Gains come from the fact the HAVE_MALLOC_SIZE workaround
is no longer necessary, and from the better granularity
in the allocation classes of jemalloc for small objects.

Another interesting consequence of using jemalloc is it
tends to give some deallocated memory back to the system
(more than glibc malloc). For instance after a flushall,
a lot a memory is given back.

Memory footprint could be even better if the tiny class
was extended until 32 bytes. Unfortunately, it stops at 8.
For small objects, the classes are:

Tiny: 8
Quantum-spaced: 16 32 48 ...

So 24 bytes is not an allocation class with jemalloc
(and I think there is no way to enforce it using
parameters). It is a pity because 24 bytes is precisely
the size of some critical Redis structures (dictionary
entries, list entries, etc ...). This is one point where
tcmalloc is better (all classes are 8 bytes spaced).

Long term memory fragmentation is difficult to evaluate
with my workload (it is low even with glibc malloc), but
this is supposed to be a strong point of jemalloc, so
I am confident it will improve the behavior of Redis
for most situations.

Finally, I think jemalloc support is a useful addition
to Redis. If you want to play with it, please consider
applying the Makefile patch, otherwise your results
will be meaningless.

Regards,
Didier.

Javier Guerra Giraldez

unread,
May 11, 2011, 6:48:24 PM5/11/11
to redi...@googlegroups.com
On Wed, May 11, 2011 at 4:51 PM, Didier Spezia <didi...@gmail.com> wrote:
> I believe the Makefile is broken regarding tcmalloc
> and jemalloc (especially jemalloc), and that the glibc
> malloc is actually used even when compiling with
> USE_JEMALLOC=yes

very interesting!

** Given problem 1 **
How would you restate the paragraph of the jemalloc thread that begins "So 24 bytes is not an allocation class" more briefly, keeping its main facts?
** Given problem 2 **
Could you write out, word for word, the passage of the jemalloc thread between "Long term memory" and "for most situations.", inclusive?

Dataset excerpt
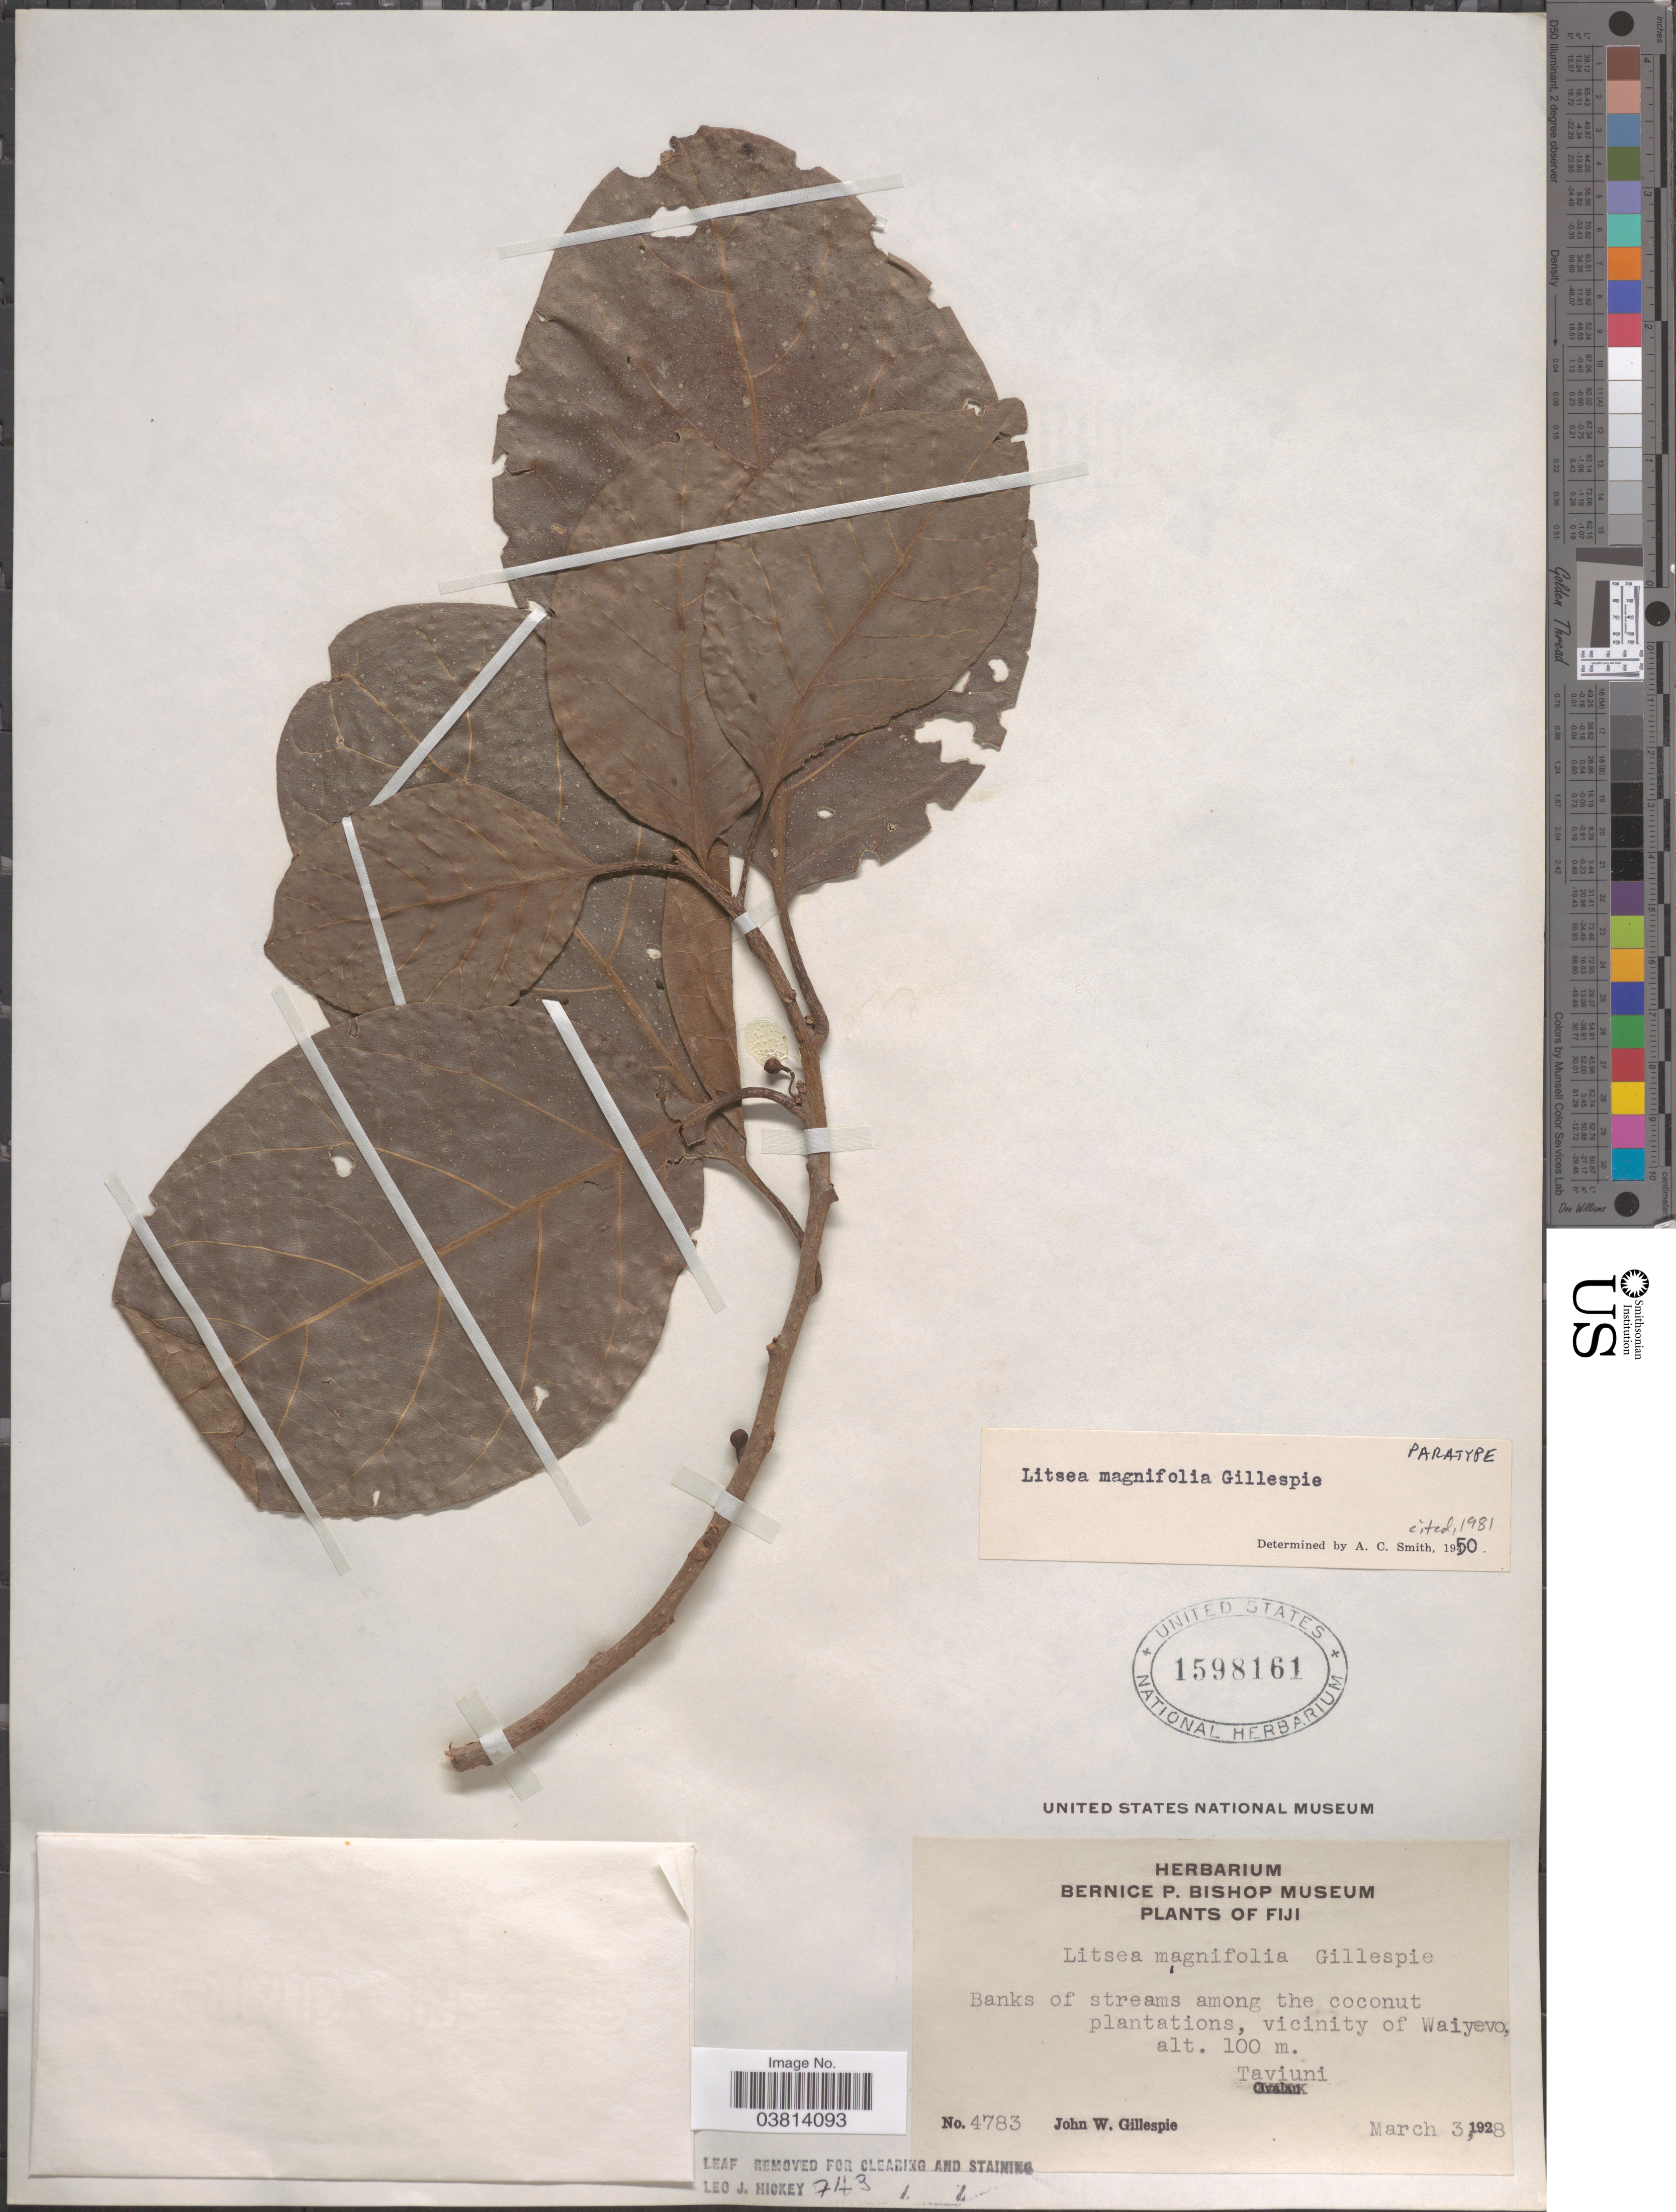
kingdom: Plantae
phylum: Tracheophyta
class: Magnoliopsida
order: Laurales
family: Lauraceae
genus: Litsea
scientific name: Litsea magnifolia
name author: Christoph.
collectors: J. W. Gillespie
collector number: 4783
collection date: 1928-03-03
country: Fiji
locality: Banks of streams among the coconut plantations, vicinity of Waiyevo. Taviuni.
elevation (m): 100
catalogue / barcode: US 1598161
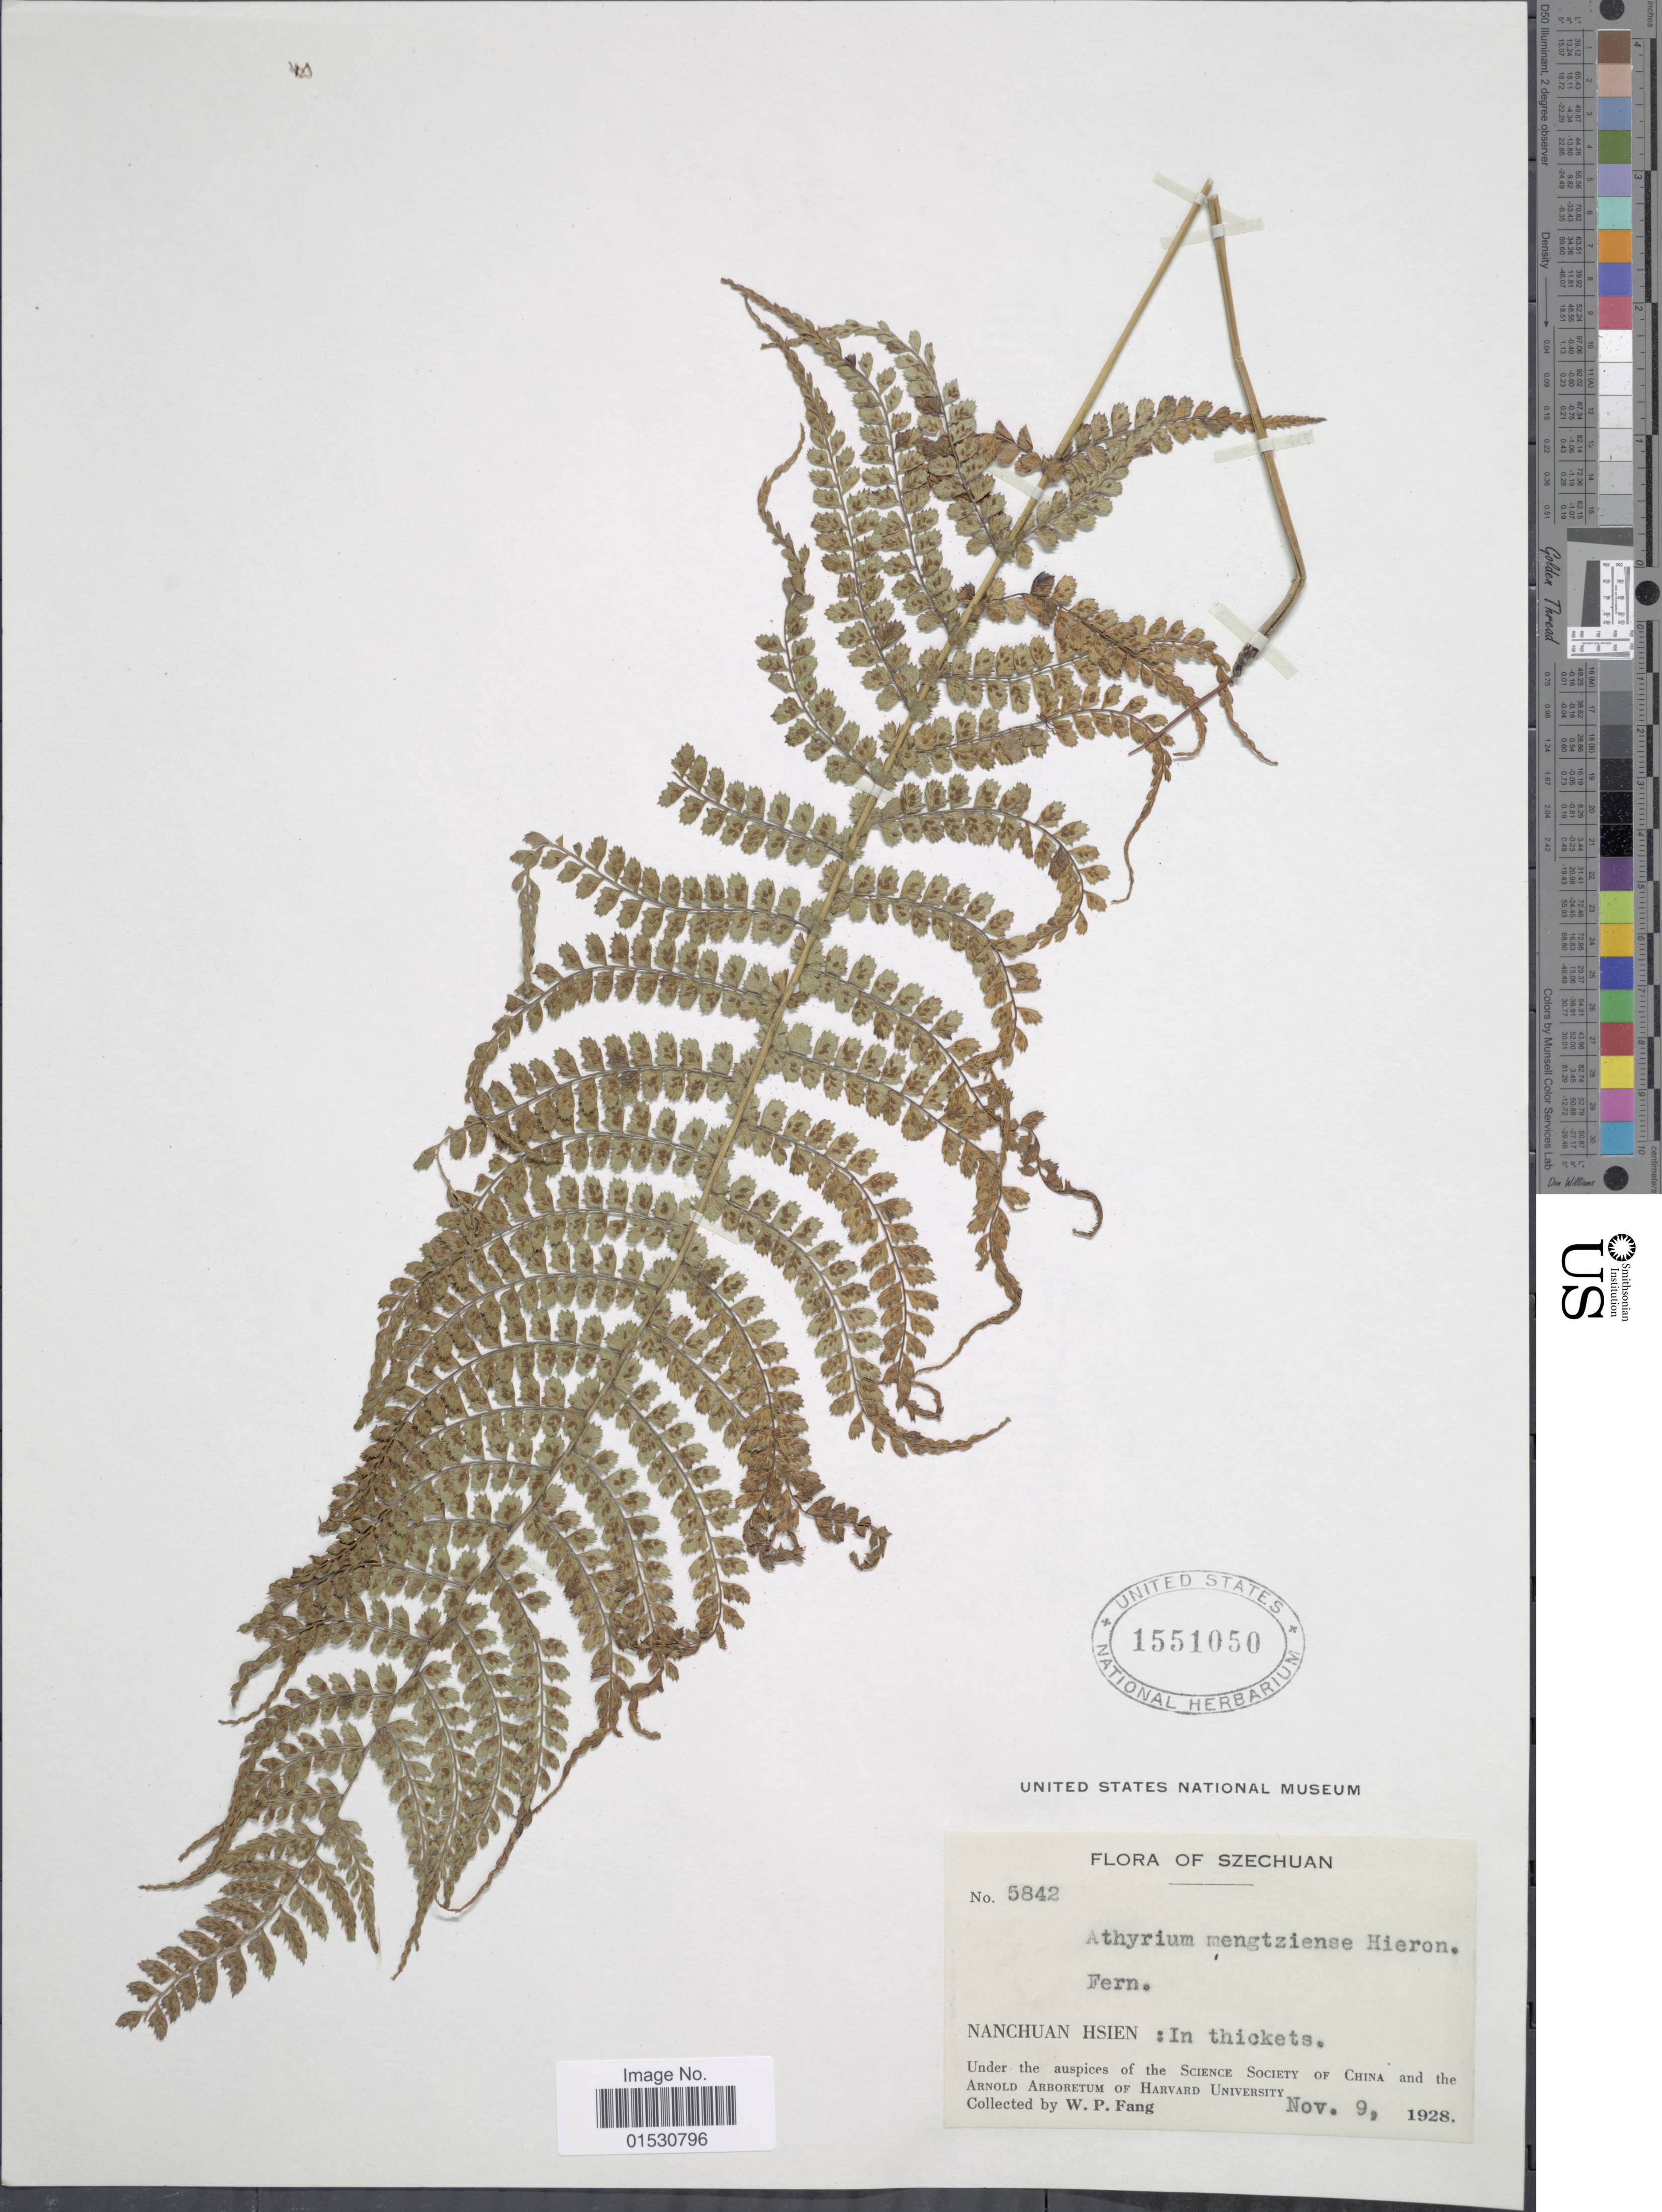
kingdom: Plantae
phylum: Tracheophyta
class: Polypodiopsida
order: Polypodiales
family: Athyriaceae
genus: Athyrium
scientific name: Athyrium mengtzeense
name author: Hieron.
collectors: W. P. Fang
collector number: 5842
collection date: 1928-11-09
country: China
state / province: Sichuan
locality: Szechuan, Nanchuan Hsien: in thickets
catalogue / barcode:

** Exercise response 1 **
With jemalloc, 24 bytes is not an allocation class, and the writer thinks no parameter can force it. That is a pity, because some critical Redis structures, such as dictionary entries and list entries, are exactly 24 bytes. Here tcmalloc does better, since all of its classes are spaced 8 bytes apart.

** Exercise response 2 **
Long term memory fragmentation is difficult to evaluate
with my workload (it is low even with glibc malloc), but
this is supposed to be a strong point of jemalloc, so
I am confident it will improve the behavior of Redis
for most situations.